* [Selected excerpt]:
::::::
# model architecture

In [3]:
import torch
import torch.nn as nn
from torch.nn import init
import random
import numpy as np
import torch.optim as optim
from torchvision import models
import torch.nn.functional as F
from evaluator import evaluation_model as pre_cla
import copy
from torchvision.utils import make_grid, save_image
import dataset
from dataset import *
from tqdm import tqdm 
import torch.nn.utils.spectral_norm as spectral_norm 
import torch


'''
this model implement cgan+dcgan+wgan, that is:
https://christiancosgrove.com/blog/2018/01/04/spectral-normalization-explained.html
'''

device = 'cuda:0' if torch.cuda.is_available() else 'cpu'
print('GPU State:', device)

def weights_init_normal(m):
    classname = m.__class__.__name__
    if classname.find("Conv") != -1:
        torch.nn.init.normal_(m.weight.data, 0.0, 0.02)
    elif classname.find("BatchNorm2d") != -1:
        torch.nn.init.normal_(m.weight.data, 1.0, 0.02)
        torch.nn.init.constant_(m.bias.data, 0.0)
        
class Generator(nn.Module):
    def __init__(self, n_classes, img_size, z_dim, upsample_block_num, c_dim=256):
        super(Generator, self).__init__()
        self.img_size = img_size
        self.init_size = self.img_size // 4  #16
        
        self.z_dim=z_dim
        self.c_dim=c_dim
        self.latent_dim=self.z_dim+self.c_dim
        
        self.conditionExpand=nn.Sequential(
            nn.Linear(24, 256),
            nn.ReLU()
        )
        
        self.l1 = nn.Sequential(nn.Linear(self.latent_dim, 128 * self.init_size ** 2))
        
        self.conv_blocks = nn.Sequential(
            nn.BatchNorm2d(128),
            nn.Upsample(scale_factor=2),
            nn.Conv2d(128, 128, 3, stride=1, padding=1),
            nn.BatchNorm2d(128, 0.8),
            nn.LeakyReLU(0.2, inplace=True),
            nn.Upsample(scale_factor=2),
            nn.Conv2d(128, 64, 3, stride=1, padding=1),
            nn.BatchNorm2d(64, 0.8),
            nn.LeakyReLU(0.2, inplace=True),
            nn.Conv2d(64, 3, 3, stride=1, padding=1),
            nn.Tanh(),
        )

    def forward(self, noise, labels):
        labels = self.conditionExpand(labels.float())#[bs, 256]
        z = torch.cat((noise, labels), -1)#(bs, feature_dim(z_dim + n_classes))
        
        out = self.l1(z)
        out = out.view(out.shape[0], 128, self.init_size, self.init_size)
        img = self.conv_blocks(out)
::::::
* [Dataset section]:

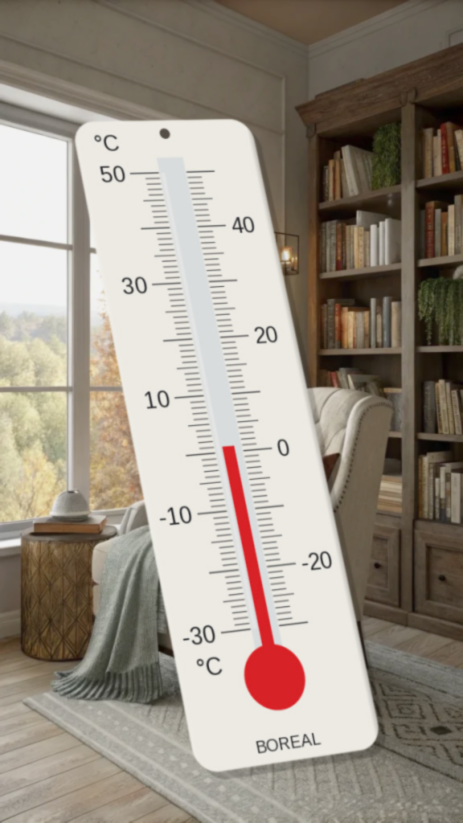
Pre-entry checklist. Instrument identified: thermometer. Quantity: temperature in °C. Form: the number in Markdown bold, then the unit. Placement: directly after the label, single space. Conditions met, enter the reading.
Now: **1** °C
::::::
* [Exercise description]:
Answer these from the model architecture code:
(a) What value does weights_init_normal assign to the bias of BatchNorm2d layers?
(b) In conditionExpand, what are the input and output sizes of the linear layer?
(c) Which activation is the final layer of conv_blocks?
The material has nothing to do with the model architecture code.

* [Response area]:
(a) 0.0
(b) 24 in, 256 out
(c) nn.Tanh()